A new survey shows that almost two-thirds of executives rarely meet to discuss home care and only 38% say their organization performs “very well” when it comes to supporting members in using home care services.
Poor communication and coordination among various stakeholders, delayed services, and lower member satisfaction are just some of the challenges facing health plans’ implementation of home care.
The survey, released by Integrated Home Care Services (IHCS) and Sage Growth Partners, included responses from 47 health plan leaders. Some of the findings left IHCS leaders puzzled.
“Some 72% of respondents say strategic drivers are the main reason they are starting care to move into the home, but two-thirds say they rarely meet and discuss these cares,” said Paul Pinault, chief development and analytics officer at IHCS, for Home Health News. “These two are almost diametrically opposed to each other. There’s a break there that really left us scratching our heads.”
Integrated Home Care Services provides home care to more than 2.2 million patients through partnerships with health plans and risk-bearing provider organizations.
The company is an independent home care benefits administrator that offers a value-based home care model to managed care organizations.
While Pino is encouraged that health plan executives are recognizing the growing demand for home care, there is still much to do when it comes to devoting time and resources to home care.

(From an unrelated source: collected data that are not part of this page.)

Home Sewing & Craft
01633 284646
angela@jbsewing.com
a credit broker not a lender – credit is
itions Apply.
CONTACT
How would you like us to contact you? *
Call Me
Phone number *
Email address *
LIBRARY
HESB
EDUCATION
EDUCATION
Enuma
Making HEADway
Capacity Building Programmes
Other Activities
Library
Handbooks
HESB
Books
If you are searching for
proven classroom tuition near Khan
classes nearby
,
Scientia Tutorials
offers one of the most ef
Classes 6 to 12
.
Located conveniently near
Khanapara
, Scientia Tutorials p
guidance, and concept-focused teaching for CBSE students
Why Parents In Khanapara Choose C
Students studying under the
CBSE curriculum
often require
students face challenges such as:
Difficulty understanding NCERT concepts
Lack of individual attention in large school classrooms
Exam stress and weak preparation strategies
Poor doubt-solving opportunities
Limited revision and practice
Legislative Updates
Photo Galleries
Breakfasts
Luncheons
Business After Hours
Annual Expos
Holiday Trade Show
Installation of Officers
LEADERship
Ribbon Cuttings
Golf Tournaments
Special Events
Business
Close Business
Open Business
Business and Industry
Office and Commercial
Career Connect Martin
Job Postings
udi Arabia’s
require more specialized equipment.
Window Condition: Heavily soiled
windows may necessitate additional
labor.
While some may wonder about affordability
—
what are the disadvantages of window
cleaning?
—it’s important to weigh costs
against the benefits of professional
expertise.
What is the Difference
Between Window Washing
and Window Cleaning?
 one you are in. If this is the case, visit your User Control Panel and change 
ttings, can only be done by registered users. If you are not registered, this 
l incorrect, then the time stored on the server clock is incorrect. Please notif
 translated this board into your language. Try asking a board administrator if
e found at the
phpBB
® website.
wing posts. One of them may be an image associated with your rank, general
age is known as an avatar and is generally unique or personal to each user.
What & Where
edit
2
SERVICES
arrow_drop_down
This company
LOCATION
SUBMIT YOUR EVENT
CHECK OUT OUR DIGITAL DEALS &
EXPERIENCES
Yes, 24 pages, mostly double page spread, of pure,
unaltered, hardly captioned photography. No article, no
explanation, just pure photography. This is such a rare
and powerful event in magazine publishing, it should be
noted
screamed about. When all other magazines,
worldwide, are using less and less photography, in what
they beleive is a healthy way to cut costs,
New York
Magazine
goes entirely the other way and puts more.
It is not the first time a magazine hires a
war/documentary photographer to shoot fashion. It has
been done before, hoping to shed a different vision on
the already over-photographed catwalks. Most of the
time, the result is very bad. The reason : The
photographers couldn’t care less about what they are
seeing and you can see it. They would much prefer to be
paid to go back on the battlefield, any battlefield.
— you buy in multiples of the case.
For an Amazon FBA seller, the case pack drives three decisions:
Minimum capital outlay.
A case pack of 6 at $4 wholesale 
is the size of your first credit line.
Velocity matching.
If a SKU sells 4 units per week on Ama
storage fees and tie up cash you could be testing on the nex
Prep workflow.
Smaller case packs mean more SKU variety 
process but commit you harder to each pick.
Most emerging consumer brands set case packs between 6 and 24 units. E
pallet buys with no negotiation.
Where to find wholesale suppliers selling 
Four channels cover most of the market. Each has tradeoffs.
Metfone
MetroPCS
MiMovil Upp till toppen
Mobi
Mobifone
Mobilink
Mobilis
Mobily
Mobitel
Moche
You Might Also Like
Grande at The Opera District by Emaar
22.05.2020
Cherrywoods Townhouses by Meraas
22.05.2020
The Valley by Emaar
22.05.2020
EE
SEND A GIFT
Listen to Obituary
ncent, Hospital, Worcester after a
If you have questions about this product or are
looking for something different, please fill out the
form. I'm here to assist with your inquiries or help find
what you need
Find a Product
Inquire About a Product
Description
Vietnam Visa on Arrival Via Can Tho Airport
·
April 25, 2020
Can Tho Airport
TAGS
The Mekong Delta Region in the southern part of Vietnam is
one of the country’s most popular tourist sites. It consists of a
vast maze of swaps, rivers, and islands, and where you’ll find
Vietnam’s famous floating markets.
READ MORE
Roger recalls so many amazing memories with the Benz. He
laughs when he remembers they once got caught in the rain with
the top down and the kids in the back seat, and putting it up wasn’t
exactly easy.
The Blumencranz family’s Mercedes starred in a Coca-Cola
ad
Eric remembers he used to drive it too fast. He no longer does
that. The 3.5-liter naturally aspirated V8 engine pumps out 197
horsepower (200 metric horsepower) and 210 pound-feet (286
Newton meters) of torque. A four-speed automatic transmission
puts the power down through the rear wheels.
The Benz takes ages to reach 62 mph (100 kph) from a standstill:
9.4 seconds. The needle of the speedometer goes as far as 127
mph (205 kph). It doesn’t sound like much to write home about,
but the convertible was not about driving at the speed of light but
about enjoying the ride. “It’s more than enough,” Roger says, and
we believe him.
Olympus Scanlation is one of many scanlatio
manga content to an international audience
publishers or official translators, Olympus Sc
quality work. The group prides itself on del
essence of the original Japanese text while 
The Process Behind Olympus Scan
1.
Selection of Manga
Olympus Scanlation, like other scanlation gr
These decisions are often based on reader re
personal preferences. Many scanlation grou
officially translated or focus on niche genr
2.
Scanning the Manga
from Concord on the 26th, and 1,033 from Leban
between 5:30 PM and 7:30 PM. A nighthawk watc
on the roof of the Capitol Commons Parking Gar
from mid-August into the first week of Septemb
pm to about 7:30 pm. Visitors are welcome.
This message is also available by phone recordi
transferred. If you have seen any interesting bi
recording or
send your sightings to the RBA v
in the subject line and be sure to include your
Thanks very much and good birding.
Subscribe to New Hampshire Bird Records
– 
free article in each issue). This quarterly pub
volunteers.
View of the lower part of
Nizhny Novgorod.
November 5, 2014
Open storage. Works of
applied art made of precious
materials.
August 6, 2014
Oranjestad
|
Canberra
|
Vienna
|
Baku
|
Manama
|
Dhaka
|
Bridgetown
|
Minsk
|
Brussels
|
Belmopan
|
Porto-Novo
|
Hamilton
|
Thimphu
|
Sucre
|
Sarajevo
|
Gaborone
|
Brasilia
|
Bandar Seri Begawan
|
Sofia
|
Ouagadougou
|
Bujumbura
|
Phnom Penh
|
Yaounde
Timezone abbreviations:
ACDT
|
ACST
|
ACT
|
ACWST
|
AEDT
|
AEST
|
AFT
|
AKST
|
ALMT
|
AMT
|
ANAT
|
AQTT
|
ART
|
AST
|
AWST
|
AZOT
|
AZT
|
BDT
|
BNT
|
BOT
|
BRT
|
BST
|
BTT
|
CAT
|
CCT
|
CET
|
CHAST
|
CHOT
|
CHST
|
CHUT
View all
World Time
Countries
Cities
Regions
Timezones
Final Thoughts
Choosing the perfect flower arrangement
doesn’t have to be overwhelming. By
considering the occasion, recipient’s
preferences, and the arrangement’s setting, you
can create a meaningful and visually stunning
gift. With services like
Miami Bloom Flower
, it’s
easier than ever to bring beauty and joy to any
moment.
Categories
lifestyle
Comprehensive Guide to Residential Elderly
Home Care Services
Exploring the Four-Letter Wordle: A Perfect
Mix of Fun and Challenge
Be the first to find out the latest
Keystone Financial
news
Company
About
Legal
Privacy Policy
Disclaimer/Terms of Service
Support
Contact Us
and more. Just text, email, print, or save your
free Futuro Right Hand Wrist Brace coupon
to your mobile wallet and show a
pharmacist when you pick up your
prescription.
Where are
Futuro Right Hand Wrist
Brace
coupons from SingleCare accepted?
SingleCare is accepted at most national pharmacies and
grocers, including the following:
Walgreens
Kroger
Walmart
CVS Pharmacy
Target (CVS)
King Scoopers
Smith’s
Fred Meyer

Over the past five years, 91% of health plan executives in the survey said the use of home care services has increased.
However, the majority (60%) said they supported members’ use of home care “fairly well”.
If those executives know there is a demand, it will be a more appropriate conversation, Pino continued. About the same number of executives, nearly two-thirds, said they rarely talk about home care.
“You would predict that if they rarely meet to talk about it, they probably don’t have an opinion when it comes to home care,” Pinault said. “But they know it’s a problem, it just hasn’t been a focus.”
Pino believes the COVID-19 pandemic has something to do with it. Health plan executives have been so focused and engaged in some of the institutional components of care that home care has not been a priority, he said.
Health plan executives also acknowledged that home care costs have increased: 96 percent of respondents indicated that home care costs have increased in the past five years. Of those, over 25% said spending had increased by more than 10%.
This trend may continue for the next few years.
“There’s an understanding in health care right now that you can only squeeze out so much,” Pinault said. “You won’t get a significant profit from over-squeezing the lowest-cost provider. If you look at any utilization-driven trend and you start looking at the total cost per patient, and when you compare home care to a SNF, the SNF typically has a 200 percent reimbursement rate, on average, per patient, than home care would.”
Home health and home care should see slight jumps in spending, Pino said, especially when it comes to managed care.
Home care strategy and optimization continue to be obstacles for these executives as well. Of the 47 executives surveyed, only 36% said they were “very experienced” in assessing the impact of home care on overall costs.
These results, while surprising in some ways, also held true for companies like IHCS, which can help bridge the gap between health plans and home care.
“The trends that we’re seeing, not only from a utilization perspective, but from a cost perspective, continue to rise,” Josh Holmes, senior vice president of business development at IHCS, told HHCN. “The opportunity for a home care benefit and administrator to collaborate with these populations on behalf of a health plan couldn’t be better.”